**DATA EXCERPT**
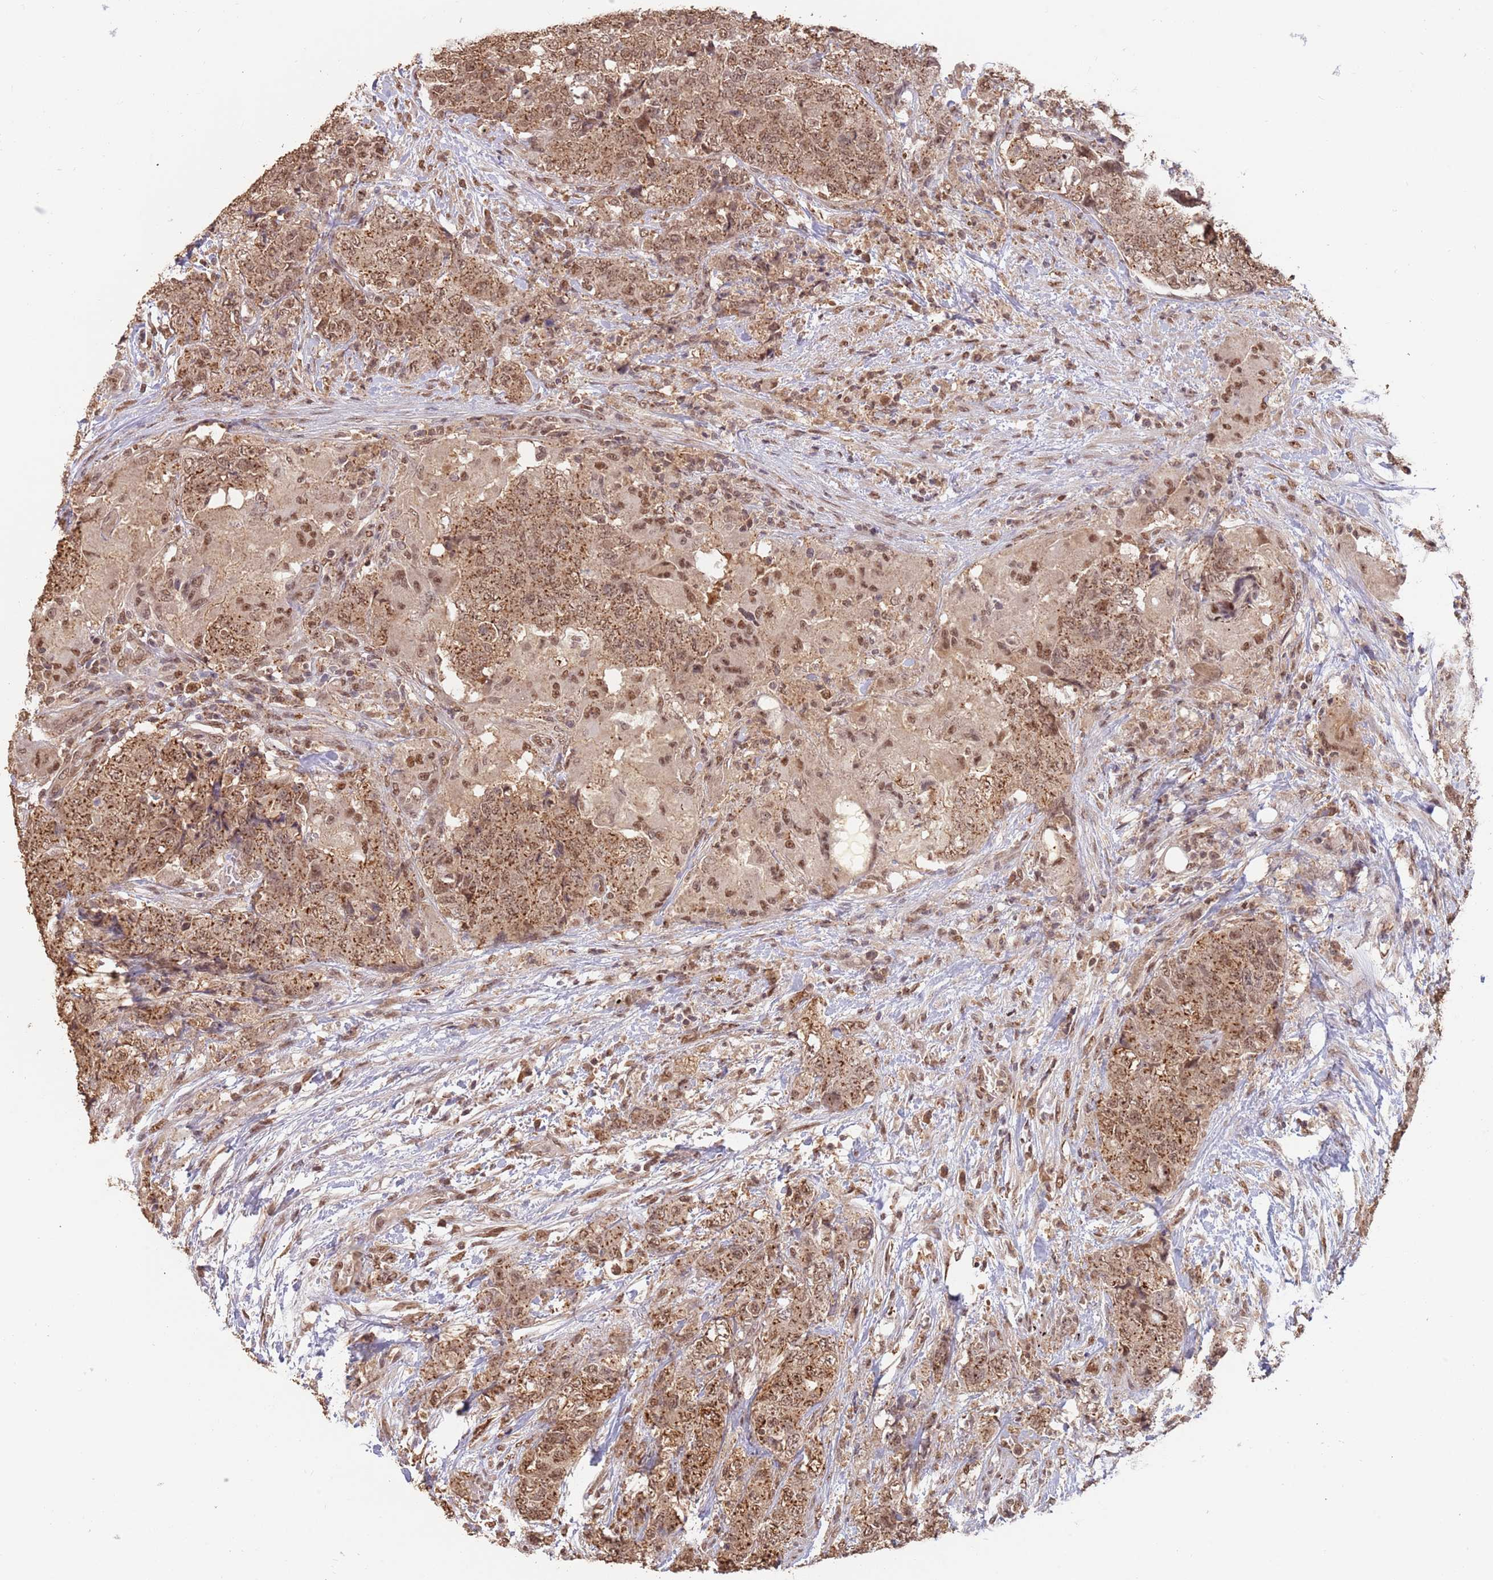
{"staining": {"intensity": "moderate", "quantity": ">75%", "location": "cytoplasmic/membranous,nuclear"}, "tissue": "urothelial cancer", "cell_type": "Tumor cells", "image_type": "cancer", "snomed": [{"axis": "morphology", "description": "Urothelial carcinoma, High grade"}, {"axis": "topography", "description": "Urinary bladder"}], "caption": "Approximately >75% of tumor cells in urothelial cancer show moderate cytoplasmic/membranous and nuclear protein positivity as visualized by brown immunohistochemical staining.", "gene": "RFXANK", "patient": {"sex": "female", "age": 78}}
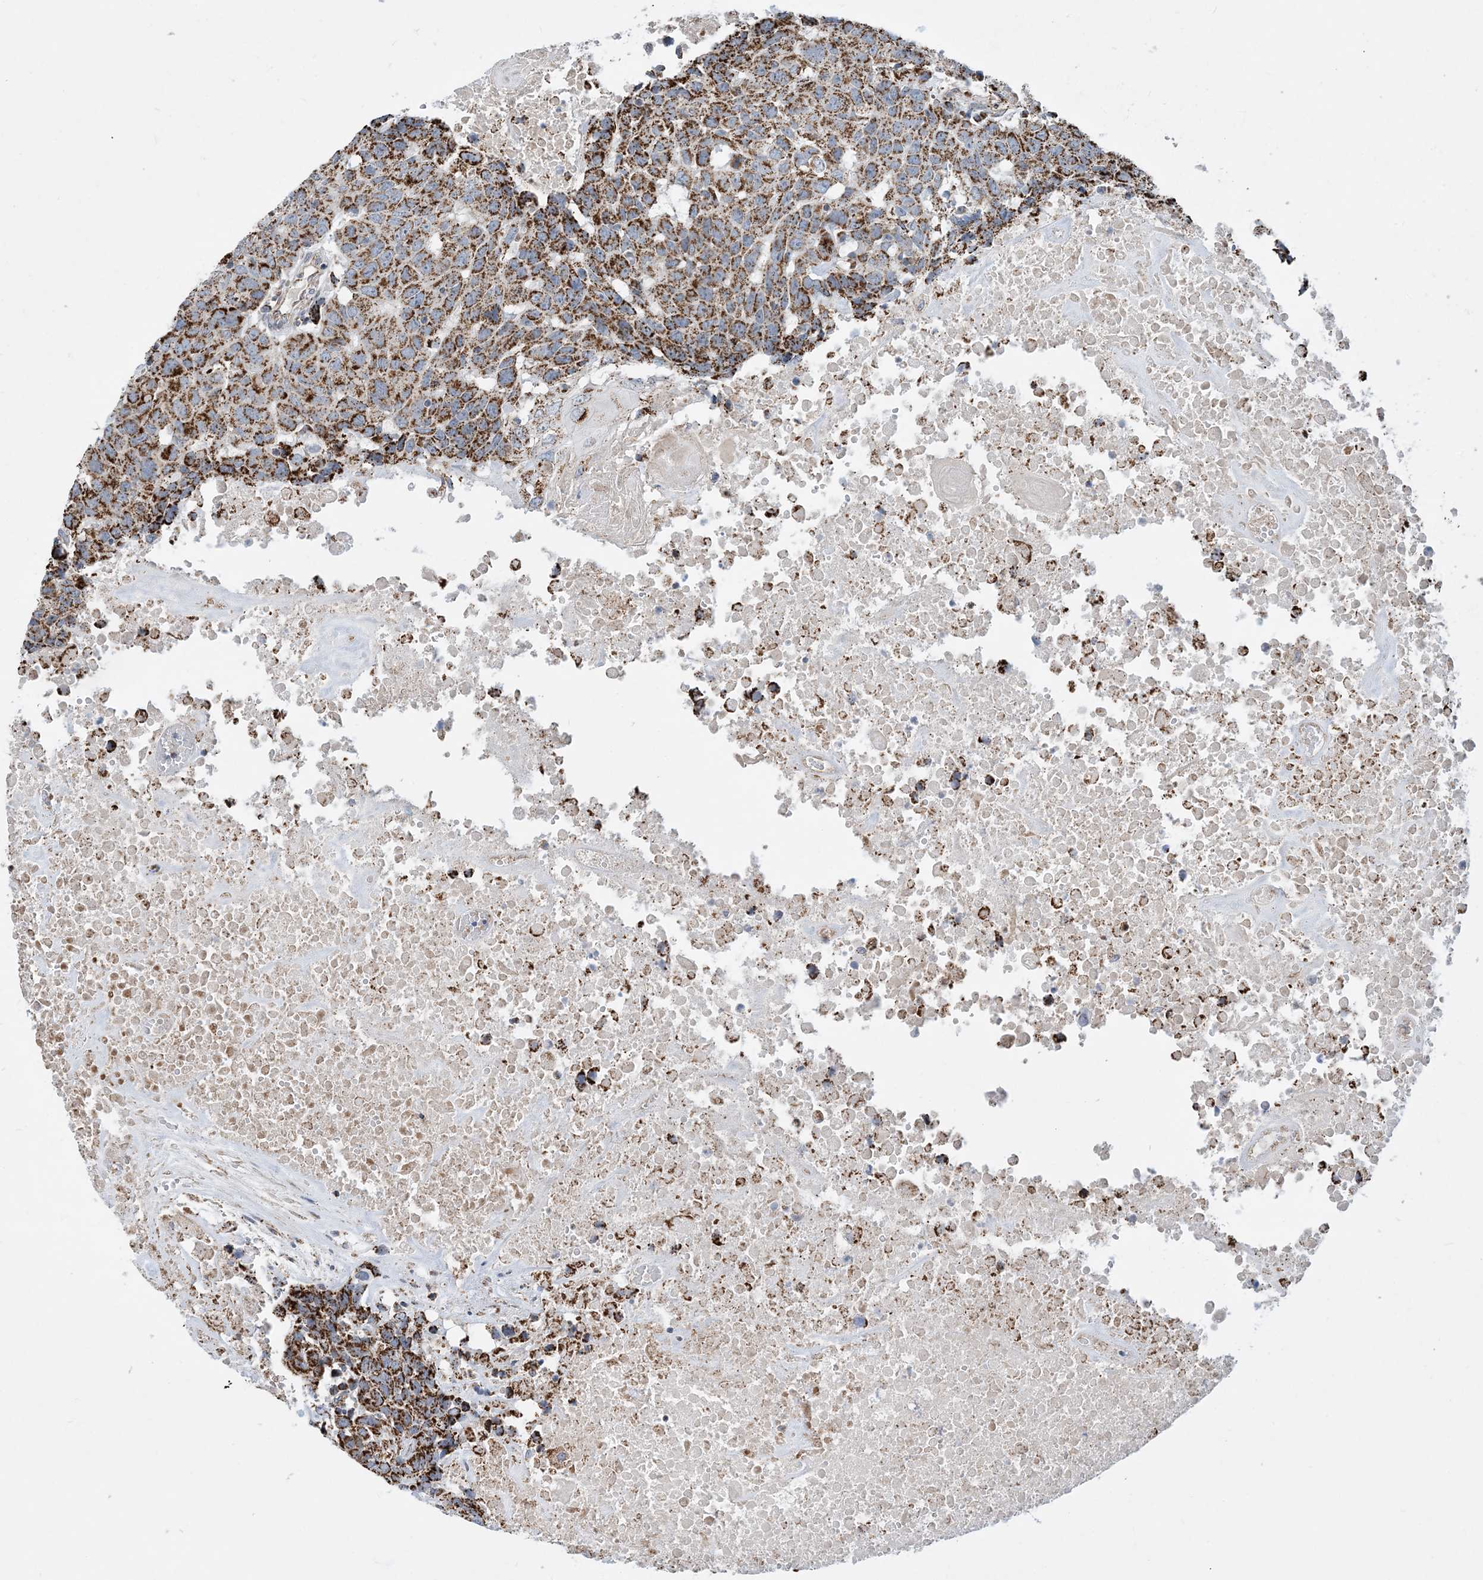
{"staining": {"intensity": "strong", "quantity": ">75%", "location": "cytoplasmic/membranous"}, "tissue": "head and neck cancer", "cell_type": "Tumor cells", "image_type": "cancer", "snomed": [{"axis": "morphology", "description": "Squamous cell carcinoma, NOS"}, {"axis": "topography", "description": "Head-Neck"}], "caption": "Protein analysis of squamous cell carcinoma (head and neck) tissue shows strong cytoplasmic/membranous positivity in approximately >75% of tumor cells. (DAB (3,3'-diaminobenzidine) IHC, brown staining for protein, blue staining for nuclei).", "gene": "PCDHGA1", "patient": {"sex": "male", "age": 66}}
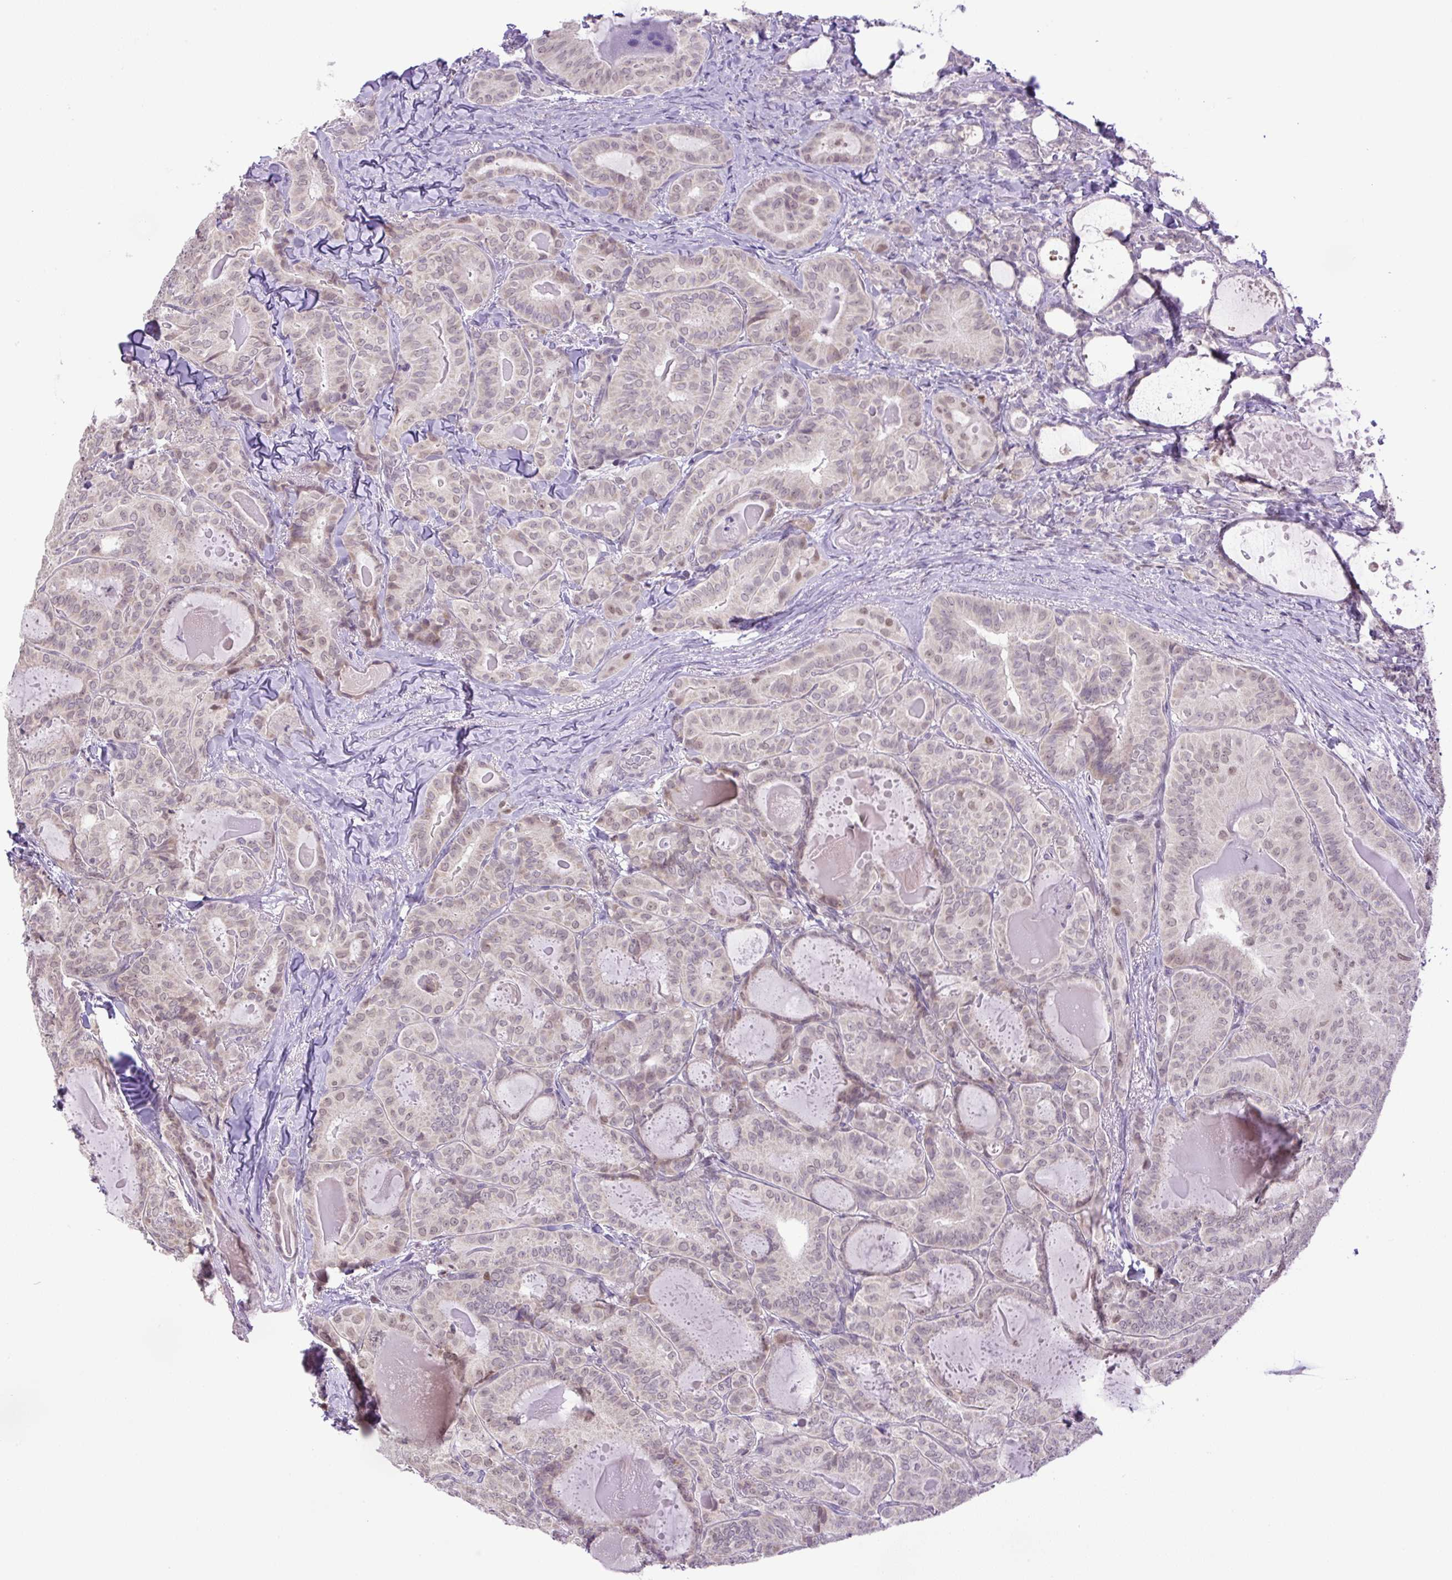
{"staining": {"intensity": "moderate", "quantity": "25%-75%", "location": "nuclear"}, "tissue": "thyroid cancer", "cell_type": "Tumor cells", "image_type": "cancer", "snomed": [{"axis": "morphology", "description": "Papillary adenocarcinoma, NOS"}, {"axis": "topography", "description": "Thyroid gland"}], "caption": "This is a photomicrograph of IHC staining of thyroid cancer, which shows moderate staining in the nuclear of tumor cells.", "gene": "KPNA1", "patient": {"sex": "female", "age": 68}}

**INSTRUCTIONS FOR THE TASK**
Set down all of the material above exactly as written, leaving the pictures out.

**TASK SOLUTION**
{"staining": {"intensity": "moderate", "quantity": ">75%", "location": "cytoplasmic/membranous,nuclear"}, "tissue": "urothelial cancer", "cell_type": "Tumor cells", "image_type": "cancer", "snomed": [{"axis": "morphology", "description": "Urothelial carcinoma, High grade"}, {"axis": "topography", "description": "Urinary bladder"}], "caption": "Approximately >75% of tumor cells in urothelial cancer show moderate cytoplasmic/membranous and nuclear protein positivity as visualized by brown immunohistochemical staining.", "gene": "RFXANK", "patient": {"sex": "female", "age": 78}}
{"staining": {"intensity": "strong", "quantity": ">75%", "location": "cytoplasmic/membranous"}, "tissue": "head and neck cancer", "cell_type": "Tumor cells", "image_type": "cancer", "snomed": [{"axis": "morphology", "description": "Squamous cell carcinoma, NOS"}, {"axis": "topography", "description": "Head-Neck"}], "caption": "Protein analysis of squamous cell carcinoma (head and neck) tissue shows strong cytoplasmic/membranous positivity in approximately >75% of tumor cells. (DAB (3,3'-diaminobenzidine) IHC, brown staining for protein, blue staining for nuclei).", "gene": "PCDHGA1", "patient": {"sex": "male", "age": 66}}
{"staining": {"intensity": "moderate", "quantity": "25%-75%", "location": "nuclear"}, "tissue": "thyroid cancer", "cell_type": "Tumor cells", "image_type": "cancer", "snomed": [{"axis": "morphology", "description": "Papillary adenocarcinoma, NOS"}, {"axis": "topography", "description": "Thyroid gland"}], "caption": "This is a photomicrograph of IHC staining of thyroid cancer, which shows moderate staining in the nuclear of tumor cells.", "gene": "KPNA1", "patient": {"sex": "female", "age": 68}}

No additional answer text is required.